Document extract:
CS 180 Project 2

Part 1.1: Convolutions From Scratch

Convolutions are central to image processing, so we implemented one using numpy! Because we have a naive implementation that doesn't take advantage of the Fourier Transform, we have \(O(n^2)\) time complexity. We implemented zero padding with support for each mode ("full", "valid", and "same") scipy.signal.convolve2d supports. The scipy function also has different options for boundary handling, but defaults to a zero fill. We only opted to implement the zero fill so our function has a little functionality.

                    
def load_image_as_grey(path:str) -> np.ndarray:
    """Read image from path and convert to greyscale then return numpy array of image data"""
    im = skio.imread(path)
    if im.shape[-1] == 4:
        im = sk.color.rgba2rgb(im)
    im = sk.color.rgb2gray(im)
    im = sk.img_as_float(im)
    return im

def convolve(img: str, kernel:np.ndarray, shape:str='same') -> np.ndarray:
"""
Convolves an image with a specified kernel 
Args:
    img (str): path to image file
    kernel (ndarray): 2D matrix representing convolution kernel 
    shape (str): 'full', 'same', or 'valid'. Determines how to pad the image and the output dimensions
"""
img = load_image_as_grey(img)
imgH = img.shape[0]
imgW = img.shape[1]
kH, kW = kernel.shape
padH = (kH)//2
padW = (kW)//2
match(shape):
    case 'same':
        img_padded = np.pad(img,((padH,padH),(padW,padW)), mode='constant',constant_values=0)

List of tasks:
• a. Extract from the convolution write-up everything from "Part 1.1: Convolutions" down to "a little functionality.", copying it without change.
• b. For each statement about the convolution write-up, state yes or no according to whether the write-up agrees with it, and quote the words that decide it: (i) the implementation takes advantage of the Fourier Transform; (ii) zero fill is the only boundary handling that was implemented; (iii) the image-loading function converts four-channel images from RGBA to RGB before making them greyscale.
• c. Proceed with the convolution write-up from the point where it stops.
The listing has no connection to the convolution write-up.

Data below:
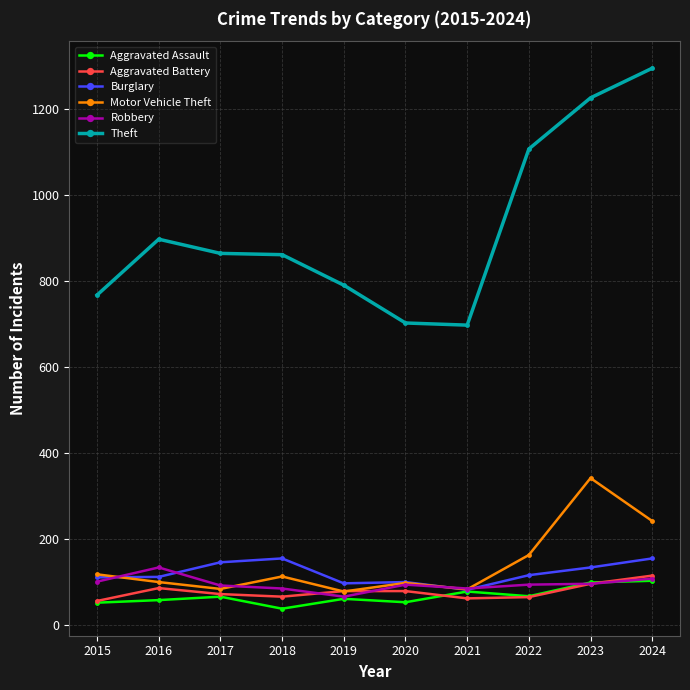

What is the maximum value for Motor Vehicle Theft?

341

Answers to the exercise:
• a.
Part 1.1: Convolutions From Scratch

Convolutions are central to image processing, so we implemented one using numpy! Because we have a naive implementation that doesn't take advantage of the Fourier Transform, we have \(O(n^2)\) time complexity. We implemented zero padding with support for each mode ("full", "valid", and "same") scipy.signal.convolve2d supports. The scipy function also has different options for boundary handling, but defaults to a zero fill. We only opted to implement the zero fill so our function has a little functionality.

• b.
(i) No: "a naive implementation that doesn't take advantage of the Fourier Transform"
(ii) Yes: "We only opted to implement the zero fill"
(iii) Yes: "if im.shape[-1] == 4:" and "im = sk.color.rgba2rgb(im)"

• c.
        outImg = np.zeros_like(img)
    case 'full':
        img_padded = np.pad(img,((kH,kH),(kW,kW)), mode='constant',constant_values=0)
        outImg = np.zeros((imgH+kH, imgW+kW))
    case 'valid':
        img_padded = img
        outImg = np.zeros((imgH-kH, imgW-kW))
        imgH -= kH
        imgW -= kW
    case _:
        #default to 'same'
        img_padded = np.pad(img,((padH,padH),(padW,padW)), mode='constant',constant_values=0)
        outImg = np.zeros_like(img)

# Flip the kernel or else this is a cross-correlation
kernel = np.flip(kernel,(0,1))
for i in range(imgH):
    for j in range(imgW):
        region = img_padded[i:i + kH, j:j + kW]
        outImg[i][j] =  np.sum(region * kernel)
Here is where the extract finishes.